Consegna >> Trascrivi senza alcuna modifica le righe comprese tra quella che contiene "left shoulder: (919, 835, 6)" e quella che contiene "left ankle: (50, 182, 44)", entrambe incluse.

Estratti dei dati >>

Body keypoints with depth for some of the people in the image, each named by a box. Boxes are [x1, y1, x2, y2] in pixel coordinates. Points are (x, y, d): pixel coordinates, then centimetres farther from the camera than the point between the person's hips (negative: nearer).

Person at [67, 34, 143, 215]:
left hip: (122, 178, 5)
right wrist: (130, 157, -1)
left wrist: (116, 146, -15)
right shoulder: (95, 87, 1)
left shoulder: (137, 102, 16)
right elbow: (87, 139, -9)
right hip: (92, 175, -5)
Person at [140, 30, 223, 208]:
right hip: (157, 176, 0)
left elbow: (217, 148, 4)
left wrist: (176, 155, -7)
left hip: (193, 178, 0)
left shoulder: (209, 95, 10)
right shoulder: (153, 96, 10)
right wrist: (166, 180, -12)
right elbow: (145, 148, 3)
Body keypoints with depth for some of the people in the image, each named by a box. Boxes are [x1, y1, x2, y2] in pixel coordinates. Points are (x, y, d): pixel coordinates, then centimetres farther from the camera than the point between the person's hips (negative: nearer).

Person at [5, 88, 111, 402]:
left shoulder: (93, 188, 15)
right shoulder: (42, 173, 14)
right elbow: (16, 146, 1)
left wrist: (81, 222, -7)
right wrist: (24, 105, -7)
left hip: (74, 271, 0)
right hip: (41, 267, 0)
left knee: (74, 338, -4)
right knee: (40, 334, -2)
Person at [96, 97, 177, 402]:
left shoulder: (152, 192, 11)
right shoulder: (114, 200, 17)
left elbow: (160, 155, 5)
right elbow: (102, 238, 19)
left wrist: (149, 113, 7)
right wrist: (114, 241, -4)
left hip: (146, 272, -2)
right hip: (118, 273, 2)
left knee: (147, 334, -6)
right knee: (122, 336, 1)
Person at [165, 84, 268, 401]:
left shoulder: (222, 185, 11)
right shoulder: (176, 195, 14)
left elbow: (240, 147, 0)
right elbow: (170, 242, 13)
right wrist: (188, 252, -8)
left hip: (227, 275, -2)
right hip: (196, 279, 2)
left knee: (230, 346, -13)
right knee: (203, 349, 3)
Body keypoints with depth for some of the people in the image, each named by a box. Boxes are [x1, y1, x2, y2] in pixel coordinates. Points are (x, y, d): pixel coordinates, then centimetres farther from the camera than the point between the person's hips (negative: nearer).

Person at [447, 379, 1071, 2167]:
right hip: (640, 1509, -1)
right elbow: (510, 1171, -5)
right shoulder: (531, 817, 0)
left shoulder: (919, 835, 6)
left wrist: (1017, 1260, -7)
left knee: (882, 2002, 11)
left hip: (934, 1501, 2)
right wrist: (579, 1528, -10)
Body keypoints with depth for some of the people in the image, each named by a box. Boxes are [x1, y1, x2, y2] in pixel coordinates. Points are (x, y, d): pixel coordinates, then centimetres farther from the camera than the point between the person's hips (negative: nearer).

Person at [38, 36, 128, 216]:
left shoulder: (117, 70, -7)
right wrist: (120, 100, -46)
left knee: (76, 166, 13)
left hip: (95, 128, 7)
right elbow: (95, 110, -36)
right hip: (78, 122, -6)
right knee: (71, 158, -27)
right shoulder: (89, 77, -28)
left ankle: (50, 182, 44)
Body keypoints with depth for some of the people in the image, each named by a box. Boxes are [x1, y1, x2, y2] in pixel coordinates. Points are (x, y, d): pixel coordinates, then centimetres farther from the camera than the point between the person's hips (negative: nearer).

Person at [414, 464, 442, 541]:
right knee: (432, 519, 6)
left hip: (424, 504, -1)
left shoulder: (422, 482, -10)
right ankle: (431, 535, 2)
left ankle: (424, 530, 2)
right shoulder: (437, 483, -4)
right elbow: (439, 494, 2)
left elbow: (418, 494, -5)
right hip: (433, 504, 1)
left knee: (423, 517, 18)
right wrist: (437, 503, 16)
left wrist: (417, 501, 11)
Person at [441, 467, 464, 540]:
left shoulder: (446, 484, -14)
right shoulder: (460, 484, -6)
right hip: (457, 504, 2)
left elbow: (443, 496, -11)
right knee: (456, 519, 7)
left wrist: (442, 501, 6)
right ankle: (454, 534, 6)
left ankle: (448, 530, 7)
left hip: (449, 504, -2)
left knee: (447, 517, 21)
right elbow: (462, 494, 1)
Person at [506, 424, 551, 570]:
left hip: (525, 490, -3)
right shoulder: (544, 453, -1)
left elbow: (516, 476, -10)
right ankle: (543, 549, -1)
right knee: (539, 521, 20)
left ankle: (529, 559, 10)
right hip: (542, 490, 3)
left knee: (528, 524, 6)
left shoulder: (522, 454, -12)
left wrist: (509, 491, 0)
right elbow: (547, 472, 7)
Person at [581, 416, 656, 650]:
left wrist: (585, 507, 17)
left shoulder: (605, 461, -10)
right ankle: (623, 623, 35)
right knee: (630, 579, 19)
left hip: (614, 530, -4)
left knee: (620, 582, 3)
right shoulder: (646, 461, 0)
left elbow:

Area di risposta >>
left shoulder: (919, 835, 6)
left wrist: (1017, 1260, -7)
left knee: (882, 2002, 11)
left hip: (934, 1501, 2)
right wrist: (579, 1528, -10)
Body keypoints with depth for some of the people in the image, each named by a box. Boxes are [x1, y1, x2, y2] in pixel coordinates. Points are (x, y, d): pixel coordinates, then centimetres farther from the camera than the point between the person's hips (negative: nearer).

Person at [38, 36, 128, 216]:
left shoulder: (117, 70, -7)
right wrist: (120, 100, -46)
left knee: (76, 166, 13)
left hip: (95, 128, 7)
right elbow: (95, 110, -36)
right hip: (78, 122, -6)
right knee: (71, 158, -27)
right shoulder: (89, 77, -28)
left ankle: (50, 182, 44)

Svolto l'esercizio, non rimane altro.